**Named joint coordinates:**
***
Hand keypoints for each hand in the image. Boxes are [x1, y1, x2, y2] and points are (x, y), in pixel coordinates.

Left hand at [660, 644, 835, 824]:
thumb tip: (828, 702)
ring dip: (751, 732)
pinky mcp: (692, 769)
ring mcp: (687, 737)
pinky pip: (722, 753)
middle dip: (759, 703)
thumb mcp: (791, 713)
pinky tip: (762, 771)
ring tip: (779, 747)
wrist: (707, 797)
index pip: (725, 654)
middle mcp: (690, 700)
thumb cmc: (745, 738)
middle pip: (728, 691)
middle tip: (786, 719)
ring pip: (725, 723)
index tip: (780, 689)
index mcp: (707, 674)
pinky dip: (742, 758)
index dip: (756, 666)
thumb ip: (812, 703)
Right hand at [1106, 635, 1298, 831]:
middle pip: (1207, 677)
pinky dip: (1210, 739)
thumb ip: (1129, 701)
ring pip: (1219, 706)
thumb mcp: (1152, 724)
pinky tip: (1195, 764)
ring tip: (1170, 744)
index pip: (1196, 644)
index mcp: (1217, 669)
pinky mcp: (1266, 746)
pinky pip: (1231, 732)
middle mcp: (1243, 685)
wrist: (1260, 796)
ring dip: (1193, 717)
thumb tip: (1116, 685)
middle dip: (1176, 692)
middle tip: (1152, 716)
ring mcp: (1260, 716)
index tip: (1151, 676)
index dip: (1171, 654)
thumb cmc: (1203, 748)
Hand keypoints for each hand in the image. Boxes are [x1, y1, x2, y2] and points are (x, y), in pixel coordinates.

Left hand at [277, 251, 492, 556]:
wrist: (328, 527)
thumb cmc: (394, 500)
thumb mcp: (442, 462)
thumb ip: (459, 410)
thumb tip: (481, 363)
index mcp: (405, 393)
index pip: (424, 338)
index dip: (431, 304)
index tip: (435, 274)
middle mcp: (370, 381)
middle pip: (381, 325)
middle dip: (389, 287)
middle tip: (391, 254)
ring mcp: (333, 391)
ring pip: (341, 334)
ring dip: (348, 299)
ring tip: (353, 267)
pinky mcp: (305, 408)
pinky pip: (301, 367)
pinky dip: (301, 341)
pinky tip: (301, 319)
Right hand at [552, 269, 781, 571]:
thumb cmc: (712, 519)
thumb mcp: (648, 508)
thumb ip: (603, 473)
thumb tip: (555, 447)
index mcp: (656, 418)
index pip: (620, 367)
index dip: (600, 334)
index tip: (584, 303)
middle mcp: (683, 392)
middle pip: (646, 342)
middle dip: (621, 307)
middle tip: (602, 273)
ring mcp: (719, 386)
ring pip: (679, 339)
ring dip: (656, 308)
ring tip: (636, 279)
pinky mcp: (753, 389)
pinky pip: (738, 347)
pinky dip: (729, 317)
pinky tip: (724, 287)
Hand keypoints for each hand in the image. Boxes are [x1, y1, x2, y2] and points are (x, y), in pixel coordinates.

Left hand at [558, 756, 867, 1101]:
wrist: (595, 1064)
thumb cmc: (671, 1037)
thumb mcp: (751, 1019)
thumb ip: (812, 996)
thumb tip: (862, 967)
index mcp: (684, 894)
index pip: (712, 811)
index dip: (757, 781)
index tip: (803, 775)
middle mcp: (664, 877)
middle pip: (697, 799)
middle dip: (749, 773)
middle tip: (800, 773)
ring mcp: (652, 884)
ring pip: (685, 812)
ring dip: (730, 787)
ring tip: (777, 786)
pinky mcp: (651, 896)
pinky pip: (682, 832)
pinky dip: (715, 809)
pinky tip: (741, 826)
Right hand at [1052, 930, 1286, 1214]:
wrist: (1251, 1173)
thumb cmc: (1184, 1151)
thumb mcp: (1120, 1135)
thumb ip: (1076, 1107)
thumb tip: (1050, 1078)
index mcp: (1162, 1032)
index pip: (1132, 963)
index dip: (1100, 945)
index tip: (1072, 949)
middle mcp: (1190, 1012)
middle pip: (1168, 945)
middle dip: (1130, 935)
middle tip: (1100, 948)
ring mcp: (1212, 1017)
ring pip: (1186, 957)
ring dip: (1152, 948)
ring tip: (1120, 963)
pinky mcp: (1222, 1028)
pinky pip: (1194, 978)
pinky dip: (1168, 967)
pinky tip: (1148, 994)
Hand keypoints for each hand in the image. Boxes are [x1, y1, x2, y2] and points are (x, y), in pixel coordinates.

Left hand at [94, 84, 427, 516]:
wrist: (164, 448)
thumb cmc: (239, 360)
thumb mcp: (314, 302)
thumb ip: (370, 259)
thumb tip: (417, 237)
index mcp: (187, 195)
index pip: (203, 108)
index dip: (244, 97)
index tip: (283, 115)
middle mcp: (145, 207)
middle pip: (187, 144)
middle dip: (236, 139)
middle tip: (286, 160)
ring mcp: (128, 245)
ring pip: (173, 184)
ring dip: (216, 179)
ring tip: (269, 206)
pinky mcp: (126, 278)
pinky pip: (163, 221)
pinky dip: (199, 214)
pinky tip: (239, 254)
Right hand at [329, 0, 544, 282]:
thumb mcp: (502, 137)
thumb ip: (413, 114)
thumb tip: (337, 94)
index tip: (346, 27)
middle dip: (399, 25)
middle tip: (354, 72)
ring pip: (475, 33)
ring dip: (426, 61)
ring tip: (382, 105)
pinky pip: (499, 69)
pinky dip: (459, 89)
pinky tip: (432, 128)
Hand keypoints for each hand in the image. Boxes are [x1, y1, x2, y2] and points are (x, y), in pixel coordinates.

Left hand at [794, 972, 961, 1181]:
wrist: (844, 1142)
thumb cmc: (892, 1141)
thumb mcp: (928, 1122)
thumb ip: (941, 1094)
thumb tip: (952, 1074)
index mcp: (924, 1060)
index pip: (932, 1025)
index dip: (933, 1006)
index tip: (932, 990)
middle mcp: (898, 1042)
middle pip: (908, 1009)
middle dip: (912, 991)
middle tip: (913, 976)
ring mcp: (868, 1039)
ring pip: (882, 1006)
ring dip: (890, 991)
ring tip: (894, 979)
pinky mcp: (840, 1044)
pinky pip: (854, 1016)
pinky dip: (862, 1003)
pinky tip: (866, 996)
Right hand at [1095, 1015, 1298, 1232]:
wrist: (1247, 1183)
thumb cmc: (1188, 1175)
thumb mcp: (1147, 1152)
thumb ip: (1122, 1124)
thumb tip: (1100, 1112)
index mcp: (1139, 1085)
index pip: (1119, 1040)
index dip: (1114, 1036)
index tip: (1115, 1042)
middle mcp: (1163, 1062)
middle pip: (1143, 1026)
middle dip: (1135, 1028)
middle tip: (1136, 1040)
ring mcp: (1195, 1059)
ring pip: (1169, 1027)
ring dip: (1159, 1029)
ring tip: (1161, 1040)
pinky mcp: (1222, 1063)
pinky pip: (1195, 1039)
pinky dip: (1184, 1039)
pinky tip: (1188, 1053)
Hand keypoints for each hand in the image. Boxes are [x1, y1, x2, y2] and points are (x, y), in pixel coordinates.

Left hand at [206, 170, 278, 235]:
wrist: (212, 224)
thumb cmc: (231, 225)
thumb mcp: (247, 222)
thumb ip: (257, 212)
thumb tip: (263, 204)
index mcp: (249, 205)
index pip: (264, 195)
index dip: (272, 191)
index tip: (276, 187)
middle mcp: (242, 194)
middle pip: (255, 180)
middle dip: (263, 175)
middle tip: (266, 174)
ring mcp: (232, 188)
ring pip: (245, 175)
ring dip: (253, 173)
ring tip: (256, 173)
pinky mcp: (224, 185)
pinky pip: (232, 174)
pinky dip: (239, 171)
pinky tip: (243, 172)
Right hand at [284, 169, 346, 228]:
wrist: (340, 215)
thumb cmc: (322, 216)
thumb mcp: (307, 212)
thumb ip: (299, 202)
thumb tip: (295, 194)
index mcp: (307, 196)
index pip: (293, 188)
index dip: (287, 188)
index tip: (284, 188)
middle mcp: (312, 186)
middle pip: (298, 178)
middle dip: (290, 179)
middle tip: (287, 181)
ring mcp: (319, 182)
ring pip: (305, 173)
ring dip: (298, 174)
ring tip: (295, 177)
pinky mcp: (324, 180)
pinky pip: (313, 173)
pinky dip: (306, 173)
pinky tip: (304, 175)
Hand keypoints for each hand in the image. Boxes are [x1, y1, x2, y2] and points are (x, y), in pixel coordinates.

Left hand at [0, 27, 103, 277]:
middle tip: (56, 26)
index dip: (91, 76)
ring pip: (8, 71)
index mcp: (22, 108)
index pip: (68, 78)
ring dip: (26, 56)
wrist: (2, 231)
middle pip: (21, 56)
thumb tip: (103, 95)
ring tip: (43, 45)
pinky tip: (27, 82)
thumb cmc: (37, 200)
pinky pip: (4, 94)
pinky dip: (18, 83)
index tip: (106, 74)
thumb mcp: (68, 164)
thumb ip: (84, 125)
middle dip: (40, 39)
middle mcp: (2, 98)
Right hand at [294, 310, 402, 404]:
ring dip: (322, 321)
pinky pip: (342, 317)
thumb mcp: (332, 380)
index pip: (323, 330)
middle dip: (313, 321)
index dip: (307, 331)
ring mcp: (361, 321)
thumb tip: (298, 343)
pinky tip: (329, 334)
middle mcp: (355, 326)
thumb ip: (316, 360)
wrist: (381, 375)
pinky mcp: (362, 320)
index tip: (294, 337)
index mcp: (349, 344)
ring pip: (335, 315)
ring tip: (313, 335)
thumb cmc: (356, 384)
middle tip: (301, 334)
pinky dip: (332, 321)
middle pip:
***
**Prompt:** Copy out, exactly and alone, the lines of the entries above between the ones holding "ring dip: (751, 732)" and "thumb ip: (812, 703)", inclusive.

**Task output:**
ring dip: (751, 732)
pinky mcp: (692, 769)
ring mcp: (687, 737)
pinky pip: (722, 753)
middle dip: (759, 703)
thumb mcp: (791, 713)
pinky tip: (762, 771)
ring tip: (779, 747)
wrist: (707, 797)
index pip: (725, 654)
middle mcp: (690, 700)
thumb cmc: (745, 738)
middle pip: (728, 691)
middle tip: (786, 719)
ring pip: (725, 723)
index tip: (780, 689)
index mcp: (707, 674)
pinky dip: (742, 758)
index dip: (756, 666)
thumb ip: (812, 703)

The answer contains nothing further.